Des informations actualisées sont disponibles sur www.kloster-waghaeusel.de.
Expérience
Au-dessus de l'entrée de l'église, je vois une statuette dans une niche. Marie et son enfant accueillent les visiteurs.
Dans l'église, j'admire l'image de la grâce. Il est temps de prier ici aussi. Ensuite, je fais le tour de l'église et je vois de magnifiques vitraux, statues et peintures.
Plus tard, je remarque la plaque commémorative de Franz Christoph von Hutten. Son cœur y est conservé et l'urne contenant le cœur a survécu à l'incendie dévastateur de 1920. La force du cœur, me dis-je alors.
Après la visite de l'église, j'arrive au Mont des Oliviers. Que ces statues sont grandes ! Un peu plus loin, j'aperçois une petite chapelle avec la Vierge des Pauvres et je me crois un instant en Wallonie, à Banneux.
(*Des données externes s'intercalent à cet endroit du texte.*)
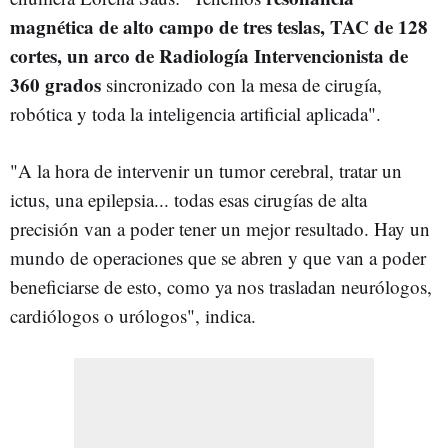
magnética de alto campo de tres teslas, TAC de 128
cortes, un arco de Radiología Intervencionista de
360 grados
sincronizado con la mesa de cirugía,
robótica y toda la inteligencia artificial aplicada".
"A la hora de intervenir un tumor cerebral, tratar un
ictus, una epilepsia... todas esas cirugías de alta
precisión van a poder tener un mejor resultado. Hay un
mundo de operaciones que se abren y que van a poder
beneficiarse de esto, como ya nos trasladan neurólogos,
cardiólogos o urólogos", indica.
Ensuite, c'est une promenade sur le vaste domaine et j'arrive à l'Ermitage. Quelle construction impressionnante c'est. L'époque de la réflexion et de la chasse est révolue. Une autre destination a permis que le bâtiment soit préservé.
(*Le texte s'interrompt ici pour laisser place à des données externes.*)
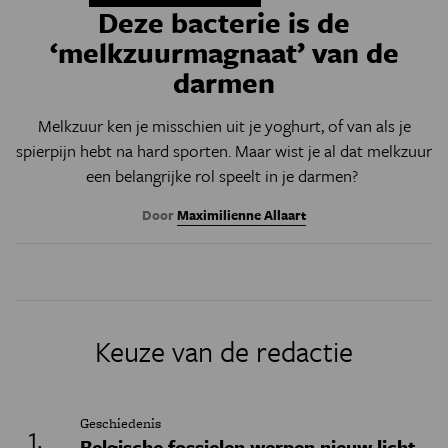
Deze bacterie is de
‘melkzuurmagnaat’ van de
darmen
Melkzuur ken je misschien uit je yoghurt, of van als je
spierpijn hebt na hard sporten. Maar wist je al dat melkzuur
een belangrijke rol speelt in je darmen?
Door
Maximilienne Allaart
Keuze van de redactie
Geschiedenis
Belgische fossielen werpen nieuw licht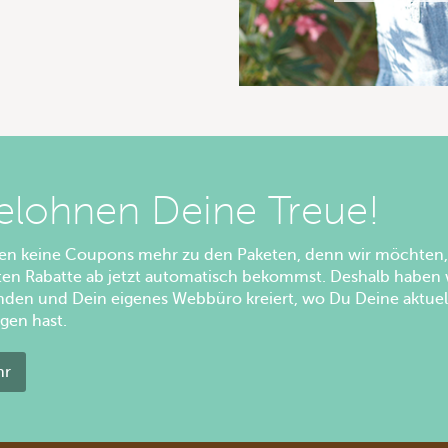
elohnen Deine Treue!
ken keine Coupons mehr zu den Paketen, denn wir möchten,
ten Rabatte ab jetzt automatisch bekommst. Deshalb haben 
den und Dein eigenes Webbüro kreiert, wo Du Deine aktuel
gen hast.
hr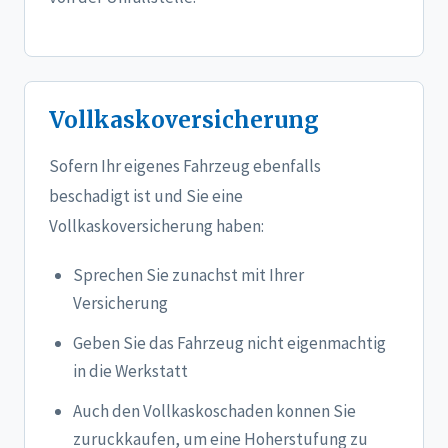
Vollkaskoversicherung
Sofern Ihr eigenes Fahrzeug ebenfalls
beschadigt ist und Sie eine
Vollkaskoversicherung haben:
Sprechen Sie zunachst mit Ihrer
Versicherung
Geben Sie das Fahrzeug nicht eigenmachtig
in die Werkstatt
Auch den Vollkaskoschaden konnen Sie
zuruckkaufen, um eine Hoherstufung zu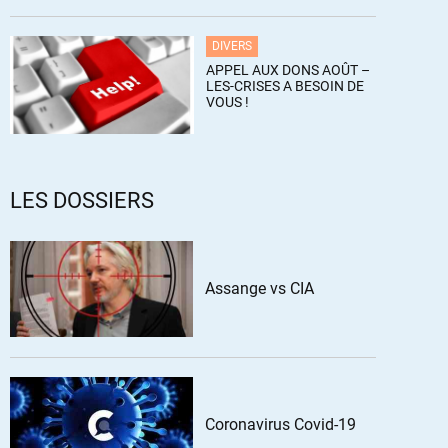
DIVERS
APPEL AUX DONS AOÛT –
LES-CRISES A BESOIN DE
VOUS !
LES DOSSIERS
Assange vs CIA
Coronavirus Covid-19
Quand je serai de retour chez moi, je chercherai le texte de la chanson mariale que Martin von Cochem a composée en 1712. La première partie de la chanson dit :
“Cela fleurit aux anges bien connu, au paradis de Dieu, la plus belle rose de la Terre Sainte, si douce par sa couleur et son parfum. Elle surpasse l'éclat du soleil, sa lueur traverse entièrement les nuages d'une manière merveilleuse.
ENVIRONNEMENT
De Speyer à Waghäusel, il faut parcourir 18 km vers le sud. Depuis Bruchsal, il faut parcourir 24 km vers le nord pour arriver à Waghäusel. De Karlsruhe à Waghäusel, il faut parcourir 35 km vers le nord. Pour aller de Trèves à Waghäusel, il faut parcourir 208 km vers le sud-est.